I had not heard the name before. I asked which candidate he preferred.

"I prefer the candidate who will be the best for the country."

Well, which one was that?

"God will choose the right one. No man can become a leader unless God wants it."

I rejoined: Had God chosen Hitler?

"Oui," he retorted. "Bon-Dieu a choisi Hitler, mais Hitler a trompe Bon-Dieu." God chose Hitler, but Hitler betrayed God.

The priest wanted, he told me, a government "that will allow you and me to continue doing our work here."

Did Bazin stand a chance?

"Between you and me, no. Aristide is too popular."

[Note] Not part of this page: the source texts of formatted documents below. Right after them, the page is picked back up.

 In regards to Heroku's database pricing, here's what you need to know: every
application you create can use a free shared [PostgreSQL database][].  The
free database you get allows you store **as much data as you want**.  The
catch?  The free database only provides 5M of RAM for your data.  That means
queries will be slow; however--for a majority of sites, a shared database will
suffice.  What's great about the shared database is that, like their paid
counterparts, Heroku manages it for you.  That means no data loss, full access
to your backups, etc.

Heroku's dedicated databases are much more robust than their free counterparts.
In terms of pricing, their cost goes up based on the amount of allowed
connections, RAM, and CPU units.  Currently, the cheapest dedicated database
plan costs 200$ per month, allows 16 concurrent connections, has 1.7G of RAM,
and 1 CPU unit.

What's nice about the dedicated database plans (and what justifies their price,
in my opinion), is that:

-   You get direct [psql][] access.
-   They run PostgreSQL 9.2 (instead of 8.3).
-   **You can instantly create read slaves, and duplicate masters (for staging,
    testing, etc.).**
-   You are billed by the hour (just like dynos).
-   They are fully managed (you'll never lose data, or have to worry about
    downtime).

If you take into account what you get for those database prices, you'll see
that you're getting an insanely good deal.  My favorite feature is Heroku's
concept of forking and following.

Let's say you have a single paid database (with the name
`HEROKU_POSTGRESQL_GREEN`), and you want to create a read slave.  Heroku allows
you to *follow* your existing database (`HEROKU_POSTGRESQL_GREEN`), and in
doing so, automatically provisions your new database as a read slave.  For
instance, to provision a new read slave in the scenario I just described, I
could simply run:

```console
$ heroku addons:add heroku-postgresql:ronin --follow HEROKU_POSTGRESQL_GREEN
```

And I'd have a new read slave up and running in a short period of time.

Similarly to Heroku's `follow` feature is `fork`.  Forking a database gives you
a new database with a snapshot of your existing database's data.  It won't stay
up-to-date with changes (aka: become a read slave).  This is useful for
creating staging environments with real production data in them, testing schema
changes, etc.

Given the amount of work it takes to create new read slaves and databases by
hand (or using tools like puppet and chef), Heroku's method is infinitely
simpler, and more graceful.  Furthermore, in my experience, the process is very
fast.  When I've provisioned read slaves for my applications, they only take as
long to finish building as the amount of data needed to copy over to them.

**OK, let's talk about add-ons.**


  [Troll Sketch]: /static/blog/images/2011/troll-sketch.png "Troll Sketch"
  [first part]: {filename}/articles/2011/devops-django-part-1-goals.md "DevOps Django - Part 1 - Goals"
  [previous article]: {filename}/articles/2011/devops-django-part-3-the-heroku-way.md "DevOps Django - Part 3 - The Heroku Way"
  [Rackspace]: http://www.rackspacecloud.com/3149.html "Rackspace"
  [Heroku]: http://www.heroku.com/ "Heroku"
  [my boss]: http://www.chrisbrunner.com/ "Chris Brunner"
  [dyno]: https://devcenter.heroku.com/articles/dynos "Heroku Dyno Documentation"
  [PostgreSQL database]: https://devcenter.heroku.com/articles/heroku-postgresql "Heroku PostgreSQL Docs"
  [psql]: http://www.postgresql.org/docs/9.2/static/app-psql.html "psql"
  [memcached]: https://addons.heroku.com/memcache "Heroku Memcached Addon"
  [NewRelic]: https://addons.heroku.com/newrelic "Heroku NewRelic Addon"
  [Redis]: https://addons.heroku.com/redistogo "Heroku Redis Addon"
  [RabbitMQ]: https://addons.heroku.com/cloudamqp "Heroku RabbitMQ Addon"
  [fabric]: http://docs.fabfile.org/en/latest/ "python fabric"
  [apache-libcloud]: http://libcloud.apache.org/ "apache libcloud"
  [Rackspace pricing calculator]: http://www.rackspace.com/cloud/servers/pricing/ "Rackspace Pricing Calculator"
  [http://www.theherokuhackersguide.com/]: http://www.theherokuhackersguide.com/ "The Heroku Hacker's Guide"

A few days later, at a restaurant in Petionville, I asked the priest's wife what the government-I used the French etat-was doing for the people of the village where we had been.

"L'(tat, c'est mon mari ( L_____," she replied and laughed. In L_____, my husband is the state.

It was a perfectly Haitian reply: ambiguous, ironic-and true.

-Ethan Casey is a journalist based in Bangkok. He writes for The Globe and Mail of Toronto, among other publications.

1. Note Wilentz's eerily prophetic treatment of her acquaintance with Aristide, well before he was at all known outside Haiti, in The Rainy Season: Haiti Since Duvalier (Simon & Schuster, 1989).

2. See, for example, her call in the Nation of August 22, 1994, for a continuation, at that very late date, of the brutal economic embargo.

3. The political game playing continues. In September of 1996, Republicans on the House International Relations Committee charged the Clinton administration with covering up the murder of two critics of Aristide in August of this year. (Aristide stepped down as president in 1996, but the new president, Rene Preval, is widely regarded as a puppet of Aristide.) U.S. Ambassador William Swing conceded that members of the Haitian presidential guard were implicated in the murders, but said that those responsible had been fired. Michael Killian of the Chicago Tribune (Sept. 28, 1996) reported that the State Department and the Pentagon have sent 46 security experts to Haiti "to help protect Preval from rogue elements within his own presidential guard. State Department security agents have never been used before to protect a foreign head of state in his own country, according to the American Foreign Service Association."